[Source records]
• • • • • • •
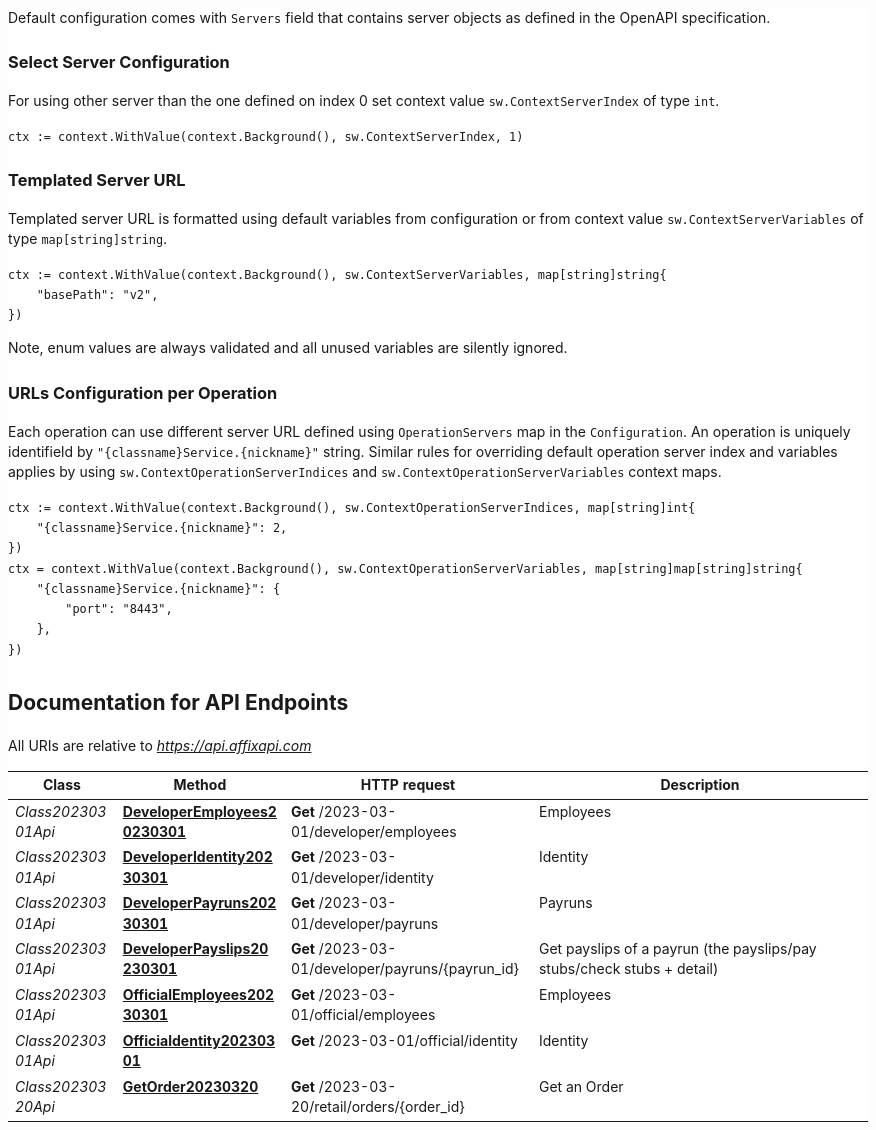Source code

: Default configuration comes with `Servers` field that contains server objects as defined in the OpenAPI specification.

### Select Server Configuration

For using other server than the one defined on index 0 set context value `sw.ContextServerIndex` of type `int`.

```golang
ctx := context.WithValue(context.Background(), sw.ContextServerIndex, 1)
```

### Templated Server URL

Templated server URL is formatted using default variables from configuration or from context value `sw.ContextServerVariables` of type `map[string]string`.

```golang
ctx := context.WithValue(context.Background(), sw.ContextServerVariables, map[string]string{
	"basePath": "v2",
})
```

Note, enum values are always validated and all unused variables are silently ignored.

### URLs Configuration per Operation

Each operation can use different server URL defined using `OperationServers` map in the `Configuration`.
An operation is uniquely identifield by `"{classname}Service.{nickname}"` string.
Similar rules for overriding default operation server index and variables applies by using `sw.ContextOperationServerIndices` and `sw.ContextOperationServerVariables` context maps.

```
ctx := context.WithValue(context.Background(), sw.ContextOperationServerIndices, map[string]int{
	"{classname}Service.{nickname}": 2,
})
ctx = context.WithValue(context.Background(), sw.ContextOperationServerVariables, map[string]map[string]string{
	"{classname}Service.{nickname}": {
		"port": "8443",
	},
})
```

## Documentation for API Endpoints

All URIs are relative to *https://api.affixapi.com*

Class | Method | HTTP request | Description
------------ | ------------- | ------------- | -------------
*Class20230301Api* | [**DeveloperEmployees20230301**](docs/Class20230301Api.md#developeremployees20230301) | **Get** /2023-03-01/developer/employees | Employees
*Class20230301Api* | [**DeveloperIdentity20230301**](docs/Class20230301Api.md#developeridentity20230301) | **Get** /2023-03-01/developer/identity | Identity
*Class20230301Api* | [**DeveloperPayruns20230301**](docs/Class20230301Api.md#developerpayruns20230301) | **Get** /2023-03-01/developer/payruns | Payruns
*Class20230301Api* | [**DeveloperPayslips20230301**](docs/Class20230301Api.md#developerpayslips20230301) | **Get** /2023-03-01/developer/payruns/{payrun_id} | Get payslips of a payrun (the payslips/pay stubs/check stubs + detail)
*Class20230301Api* | [**OfficialEmployees20230301**](docs/Class20230301Api.md#officialemployees20230301) | **Get** /2023-03-01/official/employees | Employees
*Class20230301Api* | [**Officialdentity20230301**](docs/Class20230301Api.md#officialdentity20230301) | **Get** /2023-03-01/official/identity | Identity
*Class20230320Api* | [**GetOrder20230320**](docs/Class20230320Api.md#getorder20230320) | **Get** /2023-03-20/retail/orders/{order_id} | Get an Order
• • • • • • •
* Exercise
Some lines above hold the word "Service". Copy all of them.

* Response
An operation is uniquely identifield by `"{classname}Service.{nickname}"` string.
	"{classname}Service.{nickname}": 2,
	"{classname}Service.{nickname}": {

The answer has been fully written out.